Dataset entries
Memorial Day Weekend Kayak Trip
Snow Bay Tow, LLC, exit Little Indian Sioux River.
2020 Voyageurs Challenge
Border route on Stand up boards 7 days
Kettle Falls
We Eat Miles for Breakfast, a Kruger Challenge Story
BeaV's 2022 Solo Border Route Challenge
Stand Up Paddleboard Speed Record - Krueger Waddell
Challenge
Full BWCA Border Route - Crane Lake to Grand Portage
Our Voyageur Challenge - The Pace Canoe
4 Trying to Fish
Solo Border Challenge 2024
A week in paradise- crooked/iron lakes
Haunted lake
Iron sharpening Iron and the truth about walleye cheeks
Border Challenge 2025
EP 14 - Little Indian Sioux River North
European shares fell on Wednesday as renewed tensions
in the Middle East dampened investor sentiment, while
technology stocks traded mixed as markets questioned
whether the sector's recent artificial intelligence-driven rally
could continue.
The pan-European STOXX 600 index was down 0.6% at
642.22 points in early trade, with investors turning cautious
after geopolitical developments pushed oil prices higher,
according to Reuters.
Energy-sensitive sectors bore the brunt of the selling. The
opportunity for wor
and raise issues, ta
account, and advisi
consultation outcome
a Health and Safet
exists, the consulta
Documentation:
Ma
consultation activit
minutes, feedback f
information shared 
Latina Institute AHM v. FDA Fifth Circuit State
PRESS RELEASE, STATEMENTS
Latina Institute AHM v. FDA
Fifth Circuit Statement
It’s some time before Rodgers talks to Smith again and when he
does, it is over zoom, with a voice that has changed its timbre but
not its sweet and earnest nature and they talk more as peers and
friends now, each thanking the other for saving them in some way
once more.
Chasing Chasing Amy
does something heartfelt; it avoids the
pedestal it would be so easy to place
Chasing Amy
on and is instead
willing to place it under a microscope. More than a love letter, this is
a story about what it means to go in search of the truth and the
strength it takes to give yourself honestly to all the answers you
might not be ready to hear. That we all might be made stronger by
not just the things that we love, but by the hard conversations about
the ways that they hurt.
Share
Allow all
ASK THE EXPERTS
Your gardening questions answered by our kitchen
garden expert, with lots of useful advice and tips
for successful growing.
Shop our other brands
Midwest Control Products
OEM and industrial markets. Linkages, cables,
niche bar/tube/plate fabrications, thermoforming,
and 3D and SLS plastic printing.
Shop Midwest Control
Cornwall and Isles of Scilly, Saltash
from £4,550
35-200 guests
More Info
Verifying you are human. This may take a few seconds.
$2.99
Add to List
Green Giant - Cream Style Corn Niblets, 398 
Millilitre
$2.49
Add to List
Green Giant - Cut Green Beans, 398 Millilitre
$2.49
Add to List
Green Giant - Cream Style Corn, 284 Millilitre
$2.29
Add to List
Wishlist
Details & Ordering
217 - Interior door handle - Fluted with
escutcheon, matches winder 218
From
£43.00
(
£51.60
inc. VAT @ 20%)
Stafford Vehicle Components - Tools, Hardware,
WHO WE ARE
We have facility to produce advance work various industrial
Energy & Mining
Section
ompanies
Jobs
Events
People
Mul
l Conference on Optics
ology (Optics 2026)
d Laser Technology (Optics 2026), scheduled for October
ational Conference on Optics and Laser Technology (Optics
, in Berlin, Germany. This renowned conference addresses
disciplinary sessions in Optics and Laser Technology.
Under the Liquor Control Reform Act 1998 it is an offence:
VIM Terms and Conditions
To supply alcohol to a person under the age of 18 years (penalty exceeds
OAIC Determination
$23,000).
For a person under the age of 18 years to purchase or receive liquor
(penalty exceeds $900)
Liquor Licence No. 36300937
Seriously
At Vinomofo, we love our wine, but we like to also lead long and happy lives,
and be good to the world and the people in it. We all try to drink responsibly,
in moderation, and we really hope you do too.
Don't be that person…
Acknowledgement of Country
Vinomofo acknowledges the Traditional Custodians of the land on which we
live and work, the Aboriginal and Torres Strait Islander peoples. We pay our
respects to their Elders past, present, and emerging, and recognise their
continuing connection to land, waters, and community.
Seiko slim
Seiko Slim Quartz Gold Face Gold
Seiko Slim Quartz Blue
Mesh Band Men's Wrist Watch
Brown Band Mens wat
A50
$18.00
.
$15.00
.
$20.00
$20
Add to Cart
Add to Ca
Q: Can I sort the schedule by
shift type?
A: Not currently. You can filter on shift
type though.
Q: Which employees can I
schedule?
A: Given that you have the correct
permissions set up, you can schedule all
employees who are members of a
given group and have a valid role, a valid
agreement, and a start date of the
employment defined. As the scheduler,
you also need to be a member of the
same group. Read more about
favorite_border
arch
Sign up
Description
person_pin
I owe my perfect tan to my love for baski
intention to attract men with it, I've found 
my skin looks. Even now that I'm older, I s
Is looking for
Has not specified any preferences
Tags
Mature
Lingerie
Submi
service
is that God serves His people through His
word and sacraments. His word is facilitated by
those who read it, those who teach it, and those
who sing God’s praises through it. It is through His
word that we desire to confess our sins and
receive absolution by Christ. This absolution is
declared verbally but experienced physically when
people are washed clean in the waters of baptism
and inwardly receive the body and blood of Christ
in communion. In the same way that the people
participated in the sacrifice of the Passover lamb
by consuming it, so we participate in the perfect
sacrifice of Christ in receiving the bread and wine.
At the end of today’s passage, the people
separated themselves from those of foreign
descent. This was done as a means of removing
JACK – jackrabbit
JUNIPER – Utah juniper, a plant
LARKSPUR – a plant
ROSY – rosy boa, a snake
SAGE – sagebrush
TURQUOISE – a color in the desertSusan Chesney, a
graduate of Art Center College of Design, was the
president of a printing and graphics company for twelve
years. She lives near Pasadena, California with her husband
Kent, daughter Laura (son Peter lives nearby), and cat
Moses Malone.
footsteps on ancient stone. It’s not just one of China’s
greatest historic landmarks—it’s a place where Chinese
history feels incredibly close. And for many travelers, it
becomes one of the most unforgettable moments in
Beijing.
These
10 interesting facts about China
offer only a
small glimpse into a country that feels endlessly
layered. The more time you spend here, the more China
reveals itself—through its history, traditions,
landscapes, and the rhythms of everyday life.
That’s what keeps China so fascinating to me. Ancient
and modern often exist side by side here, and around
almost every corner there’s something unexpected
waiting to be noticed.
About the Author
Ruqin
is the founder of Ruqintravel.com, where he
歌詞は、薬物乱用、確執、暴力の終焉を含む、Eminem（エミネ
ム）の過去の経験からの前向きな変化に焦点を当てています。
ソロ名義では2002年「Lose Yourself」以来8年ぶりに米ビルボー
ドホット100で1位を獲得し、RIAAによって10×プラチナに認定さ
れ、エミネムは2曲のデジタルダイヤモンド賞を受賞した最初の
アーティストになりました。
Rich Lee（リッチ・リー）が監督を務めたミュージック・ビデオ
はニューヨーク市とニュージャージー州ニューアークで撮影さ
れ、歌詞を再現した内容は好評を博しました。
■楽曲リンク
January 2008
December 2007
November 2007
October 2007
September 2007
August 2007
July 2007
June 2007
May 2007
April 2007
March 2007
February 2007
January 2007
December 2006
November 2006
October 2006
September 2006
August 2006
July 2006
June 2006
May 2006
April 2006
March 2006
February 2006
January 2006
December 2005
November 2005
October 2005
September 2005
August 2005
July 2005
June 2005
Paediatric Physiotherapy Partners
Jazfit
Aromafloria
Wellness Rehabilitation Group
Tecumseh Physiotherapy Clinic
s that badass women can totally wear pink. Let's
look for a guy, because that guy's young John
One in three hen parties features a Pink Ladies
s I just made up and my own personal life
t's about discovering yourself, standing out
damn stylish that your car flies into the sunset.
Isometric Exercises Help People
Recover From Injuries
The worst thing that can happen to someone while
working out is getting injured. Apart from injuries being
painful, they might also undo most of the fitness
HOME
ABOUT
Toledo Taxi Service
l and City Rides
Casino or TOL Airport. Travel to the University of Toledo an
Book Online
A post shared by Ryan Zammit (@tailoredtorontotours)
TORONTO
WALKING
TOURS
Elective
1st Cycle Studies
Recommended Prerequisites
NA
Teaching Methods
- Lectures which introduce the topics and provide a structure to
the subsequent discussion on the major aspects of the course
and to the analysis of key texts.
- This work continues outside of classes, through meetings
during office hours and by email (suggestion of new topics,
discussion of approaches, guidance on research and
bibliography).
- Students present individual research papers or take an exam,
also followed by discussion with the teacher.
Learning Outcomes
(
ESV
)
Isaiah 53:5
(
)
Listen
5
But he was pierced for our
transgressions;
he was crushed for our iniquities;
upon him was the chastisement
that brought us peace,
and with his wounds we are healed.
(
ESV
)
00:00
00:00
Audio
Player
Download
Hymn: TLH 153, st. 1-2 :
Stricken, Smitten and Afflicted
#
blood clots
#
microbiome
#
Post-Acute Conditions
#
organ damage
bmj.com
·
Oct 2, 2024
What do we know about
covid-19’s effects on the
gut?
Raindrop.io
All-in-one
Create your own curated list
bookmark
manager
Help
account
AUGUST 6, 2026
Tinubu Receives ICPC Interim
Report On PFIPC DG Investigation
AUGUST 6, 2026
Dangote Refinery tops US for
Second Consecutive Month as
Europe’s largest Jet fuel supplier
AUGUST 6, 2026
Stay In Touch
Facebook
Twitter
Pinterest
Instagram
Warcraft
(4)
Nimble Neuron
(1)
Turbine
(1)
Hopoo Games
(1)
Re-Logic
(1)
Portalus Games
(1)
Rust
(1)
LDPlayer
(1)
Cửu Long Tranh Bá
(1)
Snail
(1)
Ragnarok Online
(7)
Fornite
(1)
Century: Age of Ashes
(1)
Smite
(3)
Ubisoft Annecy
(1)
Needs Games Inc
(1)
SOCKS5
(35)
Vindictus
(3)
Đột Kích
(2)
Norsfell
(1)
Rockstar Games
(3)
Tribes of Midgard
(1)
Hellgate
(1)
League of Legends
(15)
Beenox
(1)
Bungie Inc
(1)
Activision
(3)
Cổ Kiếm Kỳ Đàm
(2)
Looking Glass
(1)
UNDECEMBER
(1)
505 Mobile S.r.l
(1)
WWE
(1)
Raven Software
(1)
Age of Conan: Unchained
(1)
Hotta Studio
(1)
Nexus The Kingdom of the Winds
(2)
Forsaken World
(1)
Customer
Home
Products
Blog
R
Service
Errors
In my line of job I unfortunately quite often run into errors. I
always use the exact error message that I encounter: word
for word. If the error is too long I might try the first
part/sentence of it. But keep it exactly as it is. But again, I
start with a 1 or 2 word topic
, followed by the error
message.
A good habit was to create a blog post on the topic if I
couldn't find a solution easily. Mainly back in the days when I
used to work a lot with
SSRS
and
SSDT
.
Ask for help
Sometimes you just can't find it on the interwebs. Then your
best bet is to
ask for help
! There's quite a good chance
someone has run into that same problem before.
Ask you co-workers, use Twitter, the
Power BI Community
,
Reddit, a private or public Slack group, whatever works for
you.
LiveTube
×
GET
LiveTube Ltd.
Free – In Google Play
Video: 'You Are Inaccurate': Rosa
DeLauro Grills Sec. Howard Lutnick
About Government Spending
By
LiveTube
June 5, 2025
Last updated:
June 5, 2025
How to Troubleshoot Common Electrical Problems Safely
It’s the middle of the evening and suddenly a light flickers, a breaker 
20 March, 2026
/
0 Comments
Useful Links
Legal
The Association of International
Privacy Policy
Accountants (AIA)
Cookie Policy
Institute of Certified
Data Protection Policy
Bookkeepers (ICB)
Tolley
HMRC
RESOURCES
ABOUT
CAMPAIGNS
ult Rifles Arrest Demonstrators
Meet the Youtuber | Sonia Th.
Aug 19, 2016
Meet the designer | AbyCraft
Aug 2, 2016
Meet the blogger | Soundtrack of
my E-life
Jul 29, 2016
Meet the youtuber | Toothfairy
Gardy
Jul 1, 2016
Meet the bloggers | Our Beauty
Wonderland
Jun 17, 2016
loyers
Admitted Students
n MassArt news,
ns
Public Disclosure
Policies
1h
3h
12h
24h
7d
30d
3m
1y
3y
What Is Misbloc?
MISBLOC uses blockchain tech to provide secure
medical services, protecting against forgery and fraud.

> What this task involves
Starting at the beginning of the items and ending at the line containing "BeaV's 2022 Solo Border Route Challenge", write those lines again with "Race" substituted for every occurrence of "Challenge". Leave everything else unchanged.

> Answer below
Memorial Day Weekend Kayak Trip
Snow Bay Tow, LLC, exit Little Indian Sioux River.
2020 Voyageurs Race
Border route on Stand up boards 7 days
Kettle Falls
We Eat Miles for Breakfast, a Kruger Race Story
BeaV's 2022 Solo Border Route Race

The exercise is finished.